Pisó el pedal del acelerador una y otra vez; ya casi alcanzaba al otro carro, pero el conductor giró bruscamente y se metió por un callejón, perdiéndose de vista en cuestión de segundos.
Joaquín tuvo que dar la vuelta, pero cuando regresó, el carro que perseguía ya había desaparecido por completo.
Apretó los dientes, furioso, y comenzó a dar vueltas en círculos como mosca sin cabeza. Lleno de rabia, pisó el freno de golpe y, desesperado, jaló el nudo de su corbata.
Penélope, que había estado callada por el miedo a la actitud descontrolada de Joaquín hacía un momento, solo se atrevió a hablar cuando el carro finalmente se detuvo.
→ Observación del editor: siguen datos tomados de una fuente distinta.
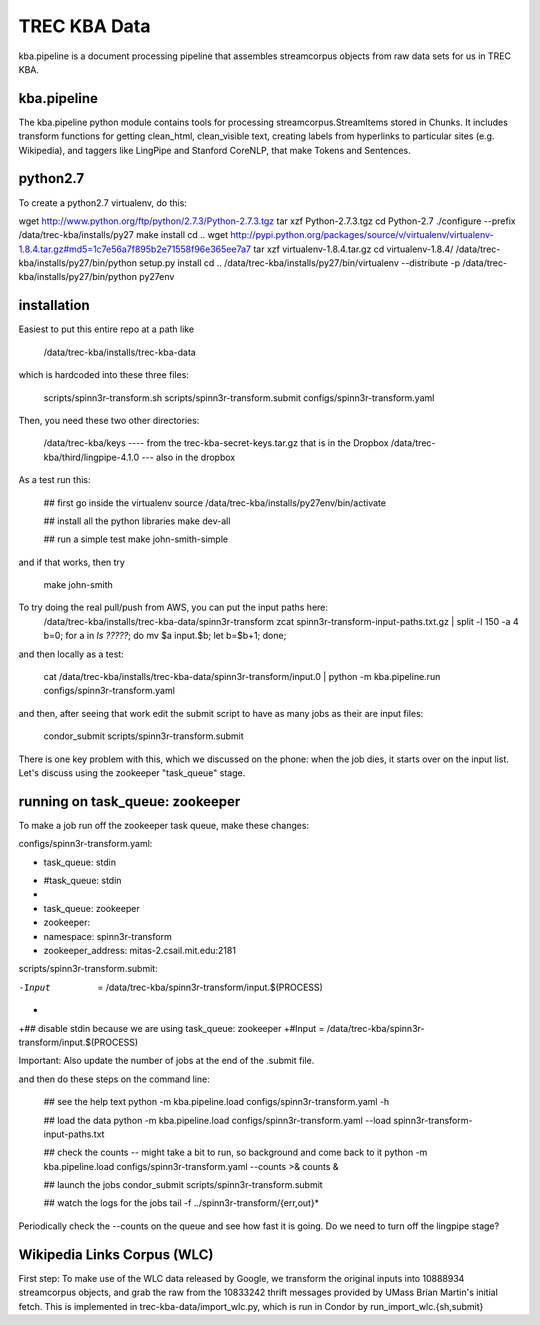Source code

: TREC KBA Data
=============

kba.pipeline is a document processing pipeline that assembles
streamcorpus objects from raw data sets for us in TREC KBA.


kba.pipeline
-------------

The kba.pipeline python module contains tools for processing
streamcorpus.StreamItems stored in Chunks.  It includes transform
functions for getting clean_html, clean_visible text, creating labels
from hyperlinks to particular sites (e.g. Wikipedia), and taggers like
LingPipe and Stanford CoreNLP, that make Tokens and Sentences.

python2.7
---------
To create a python2.7 virtualenv, do this:

wget http://www.python.org/ftp/python/2.7.3/Python-2.7.3.tgz
tar xzf Python-2.7.3.tgz
cd Python-2.7
./configure --prefix /data/trec-kba/installs/py27
make install
cd ..
wget http://pypi.python.org/packages/source/v/virtualenv/virtualenv-1.8.4.tar.gz#md5=1c7e56a7f895b2e71558f96e365ee7a7
tar xzf virtualenv-1.8.4.tar.gz 
cd virtualenv-1.8.4/
/data/trec-kba/installs/py27/bin/python setup.py  install
cd ..
/data/trec-kba/installs/py27/bin/virtualenv --distribute -p /data/trec-kba/installs/py27/bin/python py27env



installation
------------

Easiest to put this entire repo at a path like

    /data/trec-kba/installs/trec-kba-data

which is hardcoded into these three files:

    scripts/spinn3r-transform.sh
    scripts/spinn3r-transform.submit
    configs/spinn3r-transform.yaml


Then, you need these two other directories:

   /data/trec-kba/keys ---- from the trec-kba-secret-keys.tar.gz that is in the Dropbox
   /data/trec-kba/third/lingpipe-4.1.0 --- also in the dropbox

As a test run this:

    ## first go inside the virtualenv
    source /data/trec-kba/installs/py27env/bin/activate

    ## install all the python libraries
    make dev-all

    ## run a simple test
    make john-smith-simple


and if that works, then try
    
    make john-smith


To try doing the real pull/push from AWS, you can put the input paths here:
   /data/trec-kba/installs/trec-kba-data/spinn3r-transform
   zcat spinn3r-transform-input-paths.txt.gz | split -l 150 -a 4
   b=0; for a in `ls ?????`; do mv $a input.$b; let b=$b+1; done;

and then locally as a test:

   cat  /data/trec-kba/installs/trec-kba-data/spinn3r-transform/input.0 | python -m kba.pipeline.run configs/spinn3r-transform.yaml

and then, after seeing that work edit the submit script to have as
many jobs as their are input files:

   condor_submit scripts/spinn3r-transform.submit

There is one key problem with this, which we discussed on the phone:
when the job dies, it starts over on the input list.  Let's discuss
using the zookeeper "task_queue" stage.


running on task_queue: zookeeper 
--------------------------------

To make a job run off the zookeeper task queue, make these changes:

configs/spinn3r-transform.yaml:

-  task_queue: stdin
+  #task_queue: stdin
+
+  task_queue: zookeeper
+  zookeeper:
+    namespace: spinn3r-transform
+    zookeeper_address: mitas-2.csail.mit.edu:2181
 

scripts/spinn3r-transform.submit:

-Input  = /data/trec-kba/spinn3r-transform/input.$(PROCESS)
+
+## disable stdin because we are using task_queue: zookeeper 
+#Input = /data/trec-kba/spinn3r-transform/input.$(PROCESS)


Important:
Also update the number of jobs at the end of the .submit file.


and then  do these steps on the command line:

  ## see the help text
  python -m kba.pipeline.load configs/spinn3r-transform.yaml -h

  ## load the data
  python -m kba.pipeline.load configs/spinn3r-transform.yaml --load spinn3r-transform-input-paths.txt 

  ## check the counts -- might take a bit to run, so background and come back to it
  python -m kba.pipeline.load configs/spinn3r-transform.yaml --counts >& counts &

  ## launch the jobs
  condor_submit scripts/spinn3r-transform.submit 

  ## watch the logs for the jobs
  tail -f ../spinn3r-transform/{err,out}*


Periodically check the --counts on the queue and see how fast it is
going.  Do we need to turn off the lingpipe stage?



Wikipedia Links Corpus (WLC)
----------------------------

First step: To make use of the WLC data released by Google, we
transform the original inputs into 10888934 streamcorpus objects, and
grab the raw from the 10833242 thrift messages provided by UMass Brian
Martin's initial fetch.  This is implemented in
trec-kba-data/import_wlc.py, which is run in Condor by
run_import_wlc.{sh,submit}

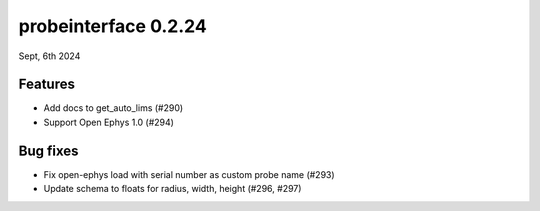 probeinterface 0.2.24
---------------------

Sept, 6th 2024


Features
^^^^^^^^

* Add docs to get_auto_lims (#290)
* Support Open Ephys 1.0 (#294)

Bug fixes
^^^^^^^^^

* Fix open-ephys load with serial number as custom probe name (#293)
* Update schema to floats for radius, width, height (#296, #297)
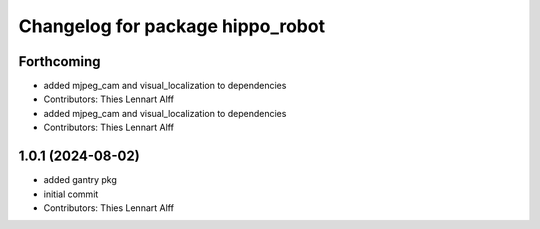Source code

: ^^^^^^^^^^^^^^^^^^^^^^^^^^^^^^^^^
Changelog for package hippo_robot
^^^^^^^^^^^^^^^^^^^^^^^^^^^^^^^^^

Forthcoming
-----------
* added mjpeg_cam and visual_localization to dependencies
* Contributors: Thies Lennart Alff

* added mjpeg_cam and visual_localization to dependencies
* Contributors: Thies Lennart Alff

1.0.1 (2024-08-02)
------------------
* added gantry pkg
* initial commit
* Contributors: Thies Lennart Alff
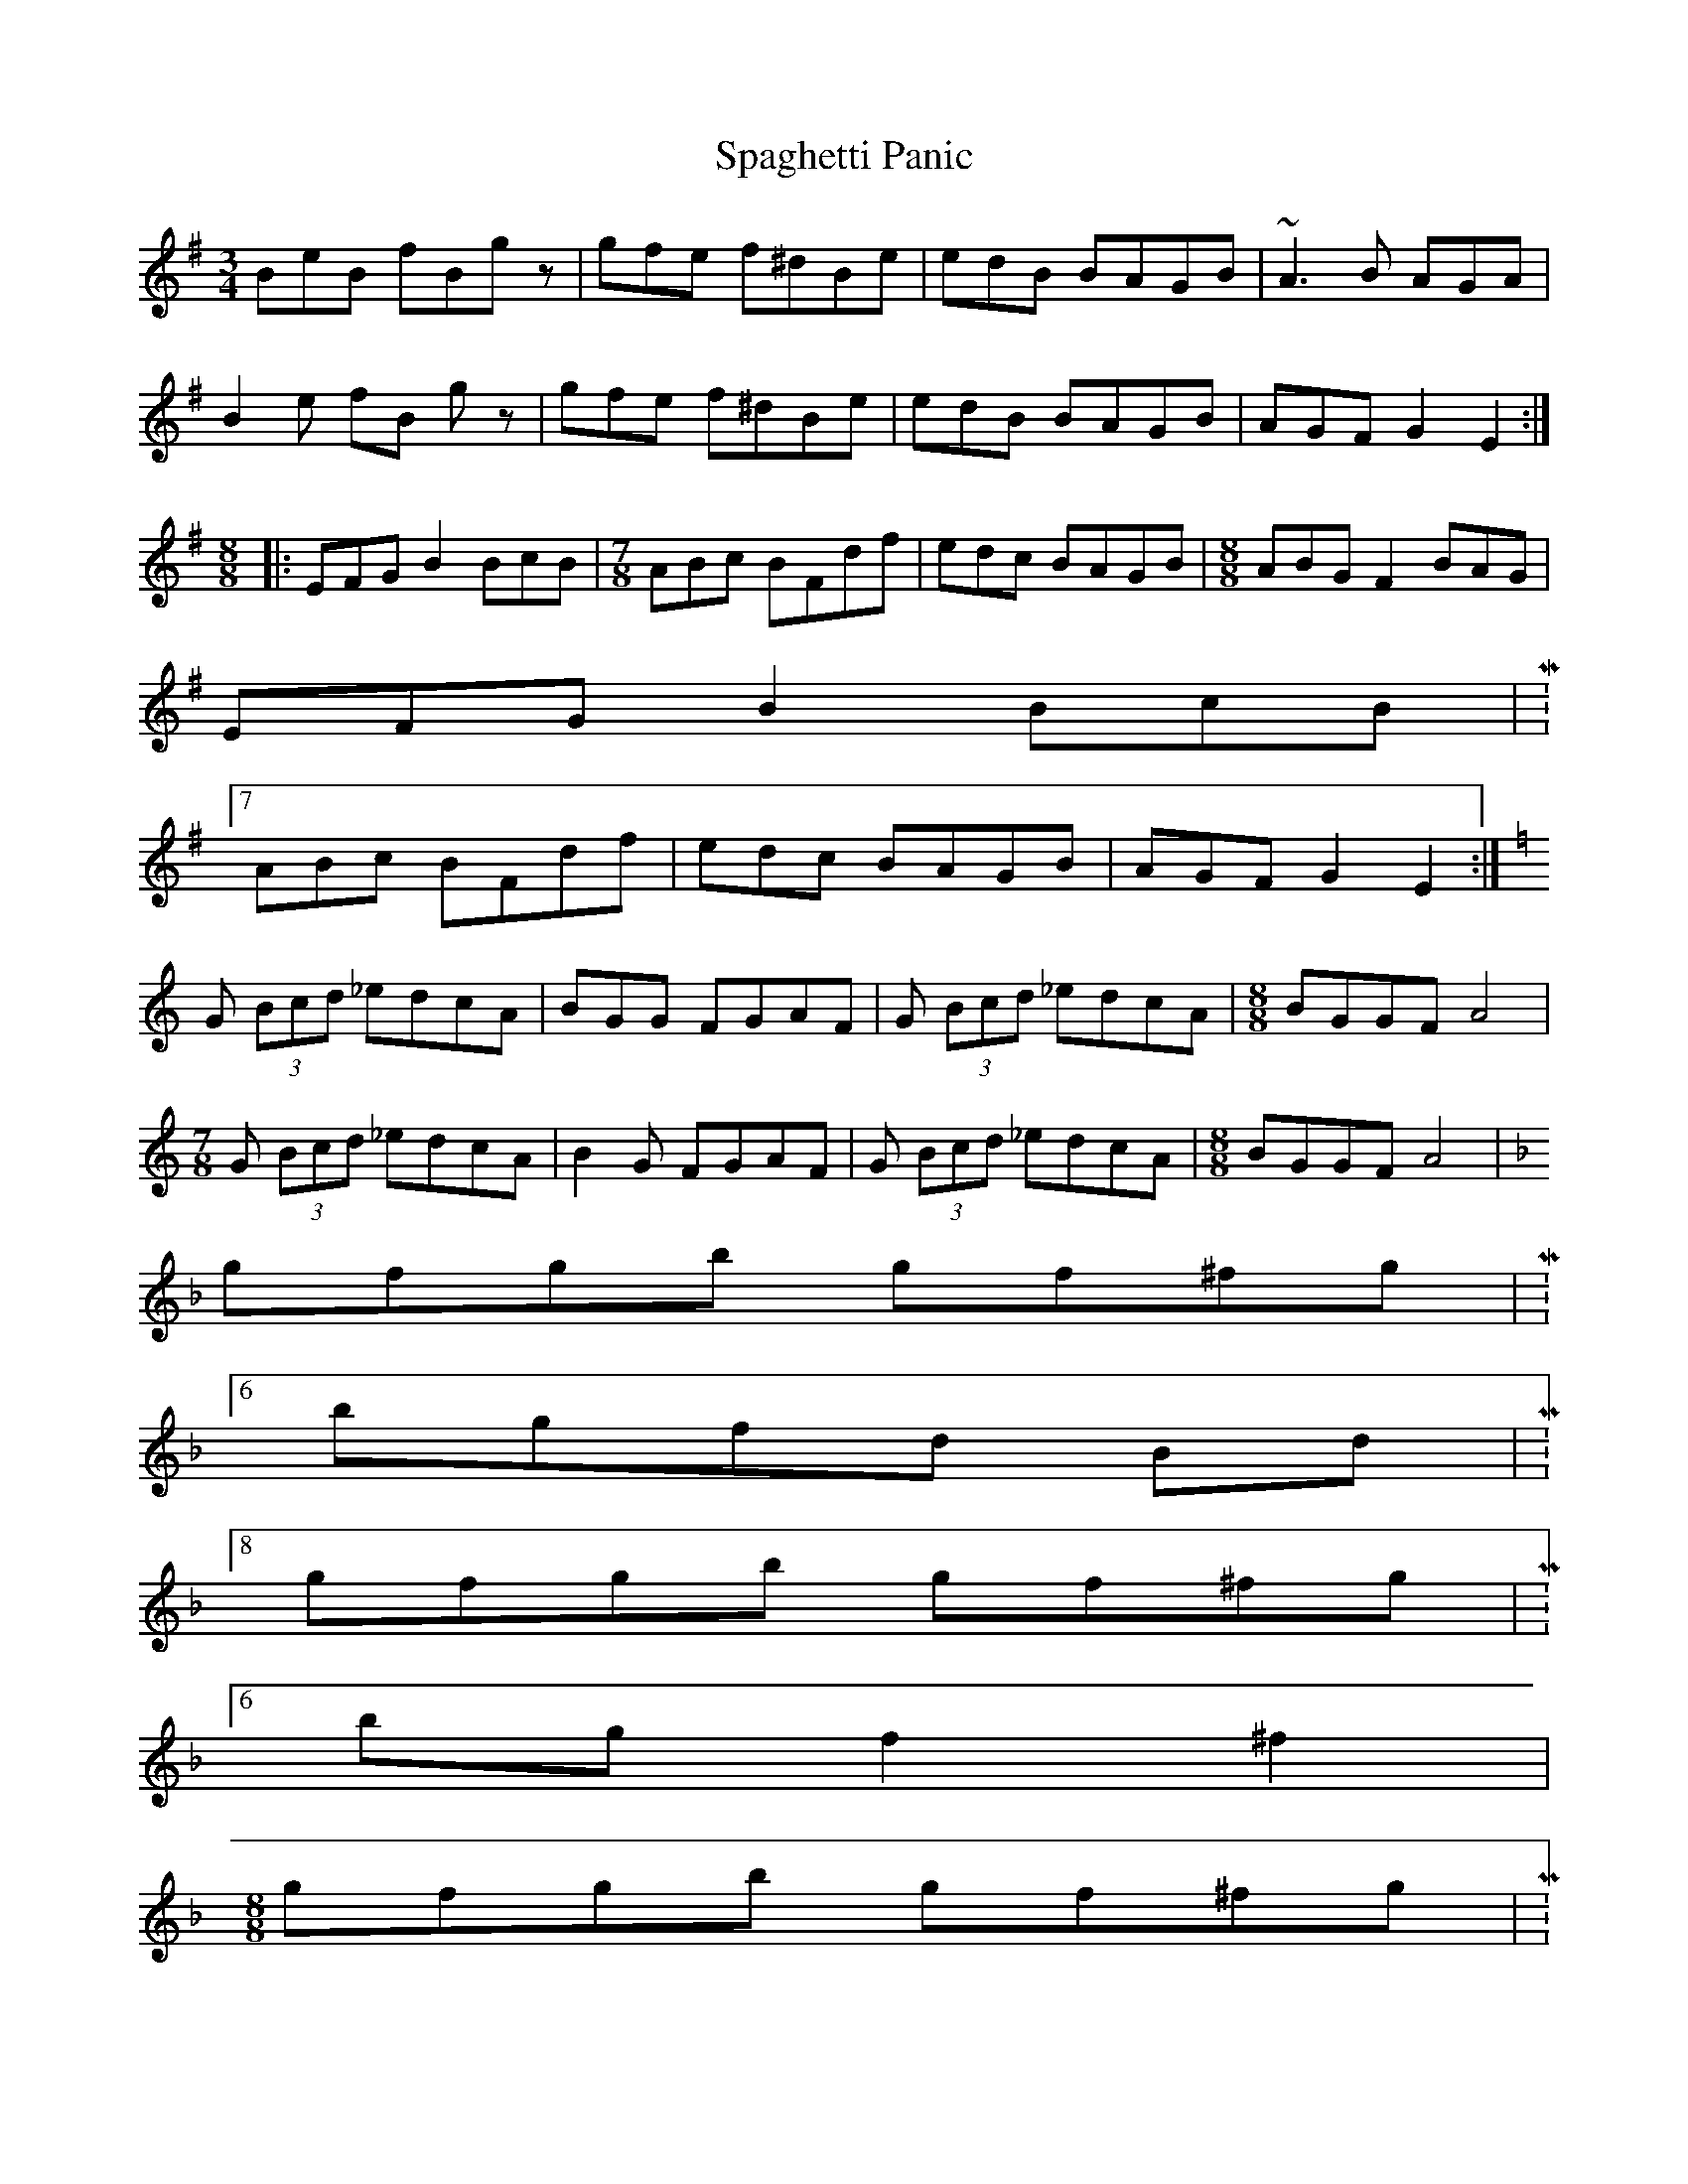 X: 1
T: Spaghetti Panic
Z: adamd
S: https://thesession.org/tunes/8970#setting8970
R: mazurka
M: 3/4
L: 1/8
K: Emin
BeB fBgz | gfe f^dBe | edB BAGB | ~A3B AGA |
B2e fB gz | gfe f^dBe | edB BAGB | AGF G2E2 :|
M:8/8
|: EFG B2 BcB |\
M:7/8
ABc BFdf | edc BAGB |\
M:8/8
ABG F2 BAG |
EFG B2 BcB |M:7/8
ABc BFdf | edc BAGB | AGF G2E2 :|
K:C
G (3Bcd _edcA | BGG FGAF | G (3Bcd _edcA |\
M:8/8
BGGF A4 |
M:7/8
G (3Bcd _edcA | B2G FGAF | G (3Bcd _edcA |\
M:8/8
BGGF A4 |
K:F
gfgb gf^fg |M:6/8
bgfd Bd |M:8/8
gfgb gf^fg |M:6/8
bg f2^f2 |
M:8/8
gfgb gf^fg |M:6/8
bgfd Bd |M:8/8
gfgb gf^fg |M:6/8
bg f2-f2 |
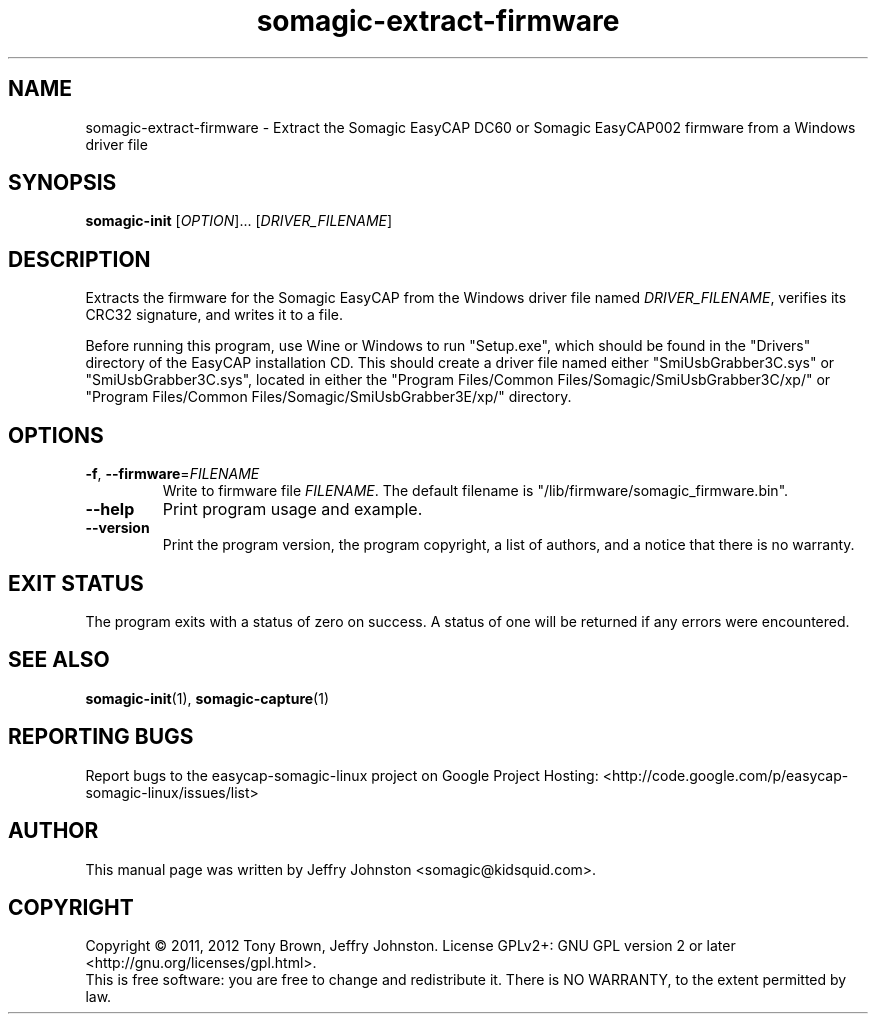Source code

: .TH somagic-extract-firmware "1" "February 2012" "somagic-extract-firmware 1.0" "Somagic EasyCAP"
.SH NAME
somagic-extract-firmware \- Extract the Somagic EasyCAP DC60 or Somagic EasyCAP002 firmware from a Windows driver file
.SH SYNOPSIS
.B somagic-init
[\fIOPTION\fR]... [\fIDRIVER_FILENAME\fR]
.SH DESCRIPTION
.PP
Extracts the firmware for the Somagic EasyCAP from the Windows driver file named \fIDRIVER_FILENAME\fR, verifies its CRC32 signature, and writes it to a file.

Before running this program, use Wine or Windows to run "Setup.exe", which should be found in the "Drivers" directory of the EasyCAP installation CD.
This should create a driver file named either "SmiUsbGrabber3C.sys" or "SmiUsbGrabber3C.sys", 
located in either the "Program Files/Common Files/Somagic/SmiUsbGrabber3C/xp/" or "Program Files/Common Files/Somagic/SmiUsbGrabber3E/xp/" directory. 
.SH OPTIONS
.TP
\fB\-f\fR, \fB\-\-firmware\fR=\fIFILENAME\fR
Write to firmware file \fIFILENAME\fR.
The default filename is "/lib/firmware/somagic_firmware.bin".
.TP
\fB\-\-help\fR
Print program usage and example.
.TP
\fB\-\-version\fR
Print the program version, the program copyright, a list of authors, and a notice that there is no warranty.
.SH "EXIT STATUS"
The program exits with a status of zero on success. 
A status of one will be returned if any errors were encountered.
.SH "SEE ALSO"
\fBsomagic-init\fR(1), \fBsomagic-capture\fR(1)
.SH "REPORTING BUGS"
Report bugs to the easycap-somagic-linux project on Google Project Hosting:
<http://code.google.com/p/easycap\-somagic\-linux/issues/list>
.SH AUTHOR
This manual page was written by Jeffry Johnston <somagic@kidsquid.com>.
.SH "COPYRIGHT"
Copyright \(co 2011, 2012 Tony Brown, Jeffry Johnston.
License  GPLv2+: GNU GPL version 2 or later <http://gnu.org/licenses/gpl.html>.
.br
This is free software: you are free to change and redistribute it.
There is NO WARRANTY, to the extent permitted by law.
—Joaquín, recuerda que Renata todavía tiene un bebé en su vientre, no vayas a asustarla.
Renata, pálida, lo miró con un aire lastimoso, como si su fragilidad fuera a desmoronarse en cualquier momento.
—No te preocupes por mí, solo que... lo de Petra...
Penélope apretó los labios con fuerza y soltó con veneno:
—Si esa Petra se atreve a ponerte el cuerno, tú...
Joaquín la interrumpió de inmediato, con una voz que cortó el aire como cuchilla:
—¡Eso jamás! Petra me quiere demasiado para algo así.
Renata sintió que los ojos se le llenaban de lágrimas. Mordió el labio, fingiendo estar a punto de romperse, y miró a Joaquín con una mezcla de tristeza y súplica.
—No te enojes, Joaquín, la señora no lo dice en mal plan, solo está preocupada por ti.
Joaquín se pasó la mano por el cabello, desesperado, y volvió a tomar su celular. Marcó el número de Petra una vez más, pero la llamada no fue contestada.
Renata, sentada en el asiento del copiloto, guardó silencio. El brillo de satisfacción en su mirada era cada vez más difícil de ocultar.
Sabía que mientras Joaquín sembrara una pizca de duda hacia Petra, la relación entre ellos terminaría resquebrajándose.
Tarde o temprano, Joaquín iba a dejar a Petra.
Penélope quiso decir algo más, pero Renata la detuvo con un movimiento rápido de cabeza.
Sus miradas se cruzaron un instante, cargadas de complicidad y malicia.
...
Cuando el carro llegó al estacionamiento subterráneo, Petra por fin terminó la batalla interminable en la que estaba metida. Rechazó el cristal de su oponente y, cuando la pantalla del juego mostró el gran letrero de “Victoria”, una sonrisa triunfante le iluminó la cara. Levantó el celular y se lo mostró a Benjamín, agitando el aparato con orgullo.
—¡Bingo! Ya está, ganamos.
—Señor Benjamín, ¿cree que jugué mejor que usted, o solo un poquito?
Benjamín le quitó el celular de las manos, con una voz tranquila y pausada.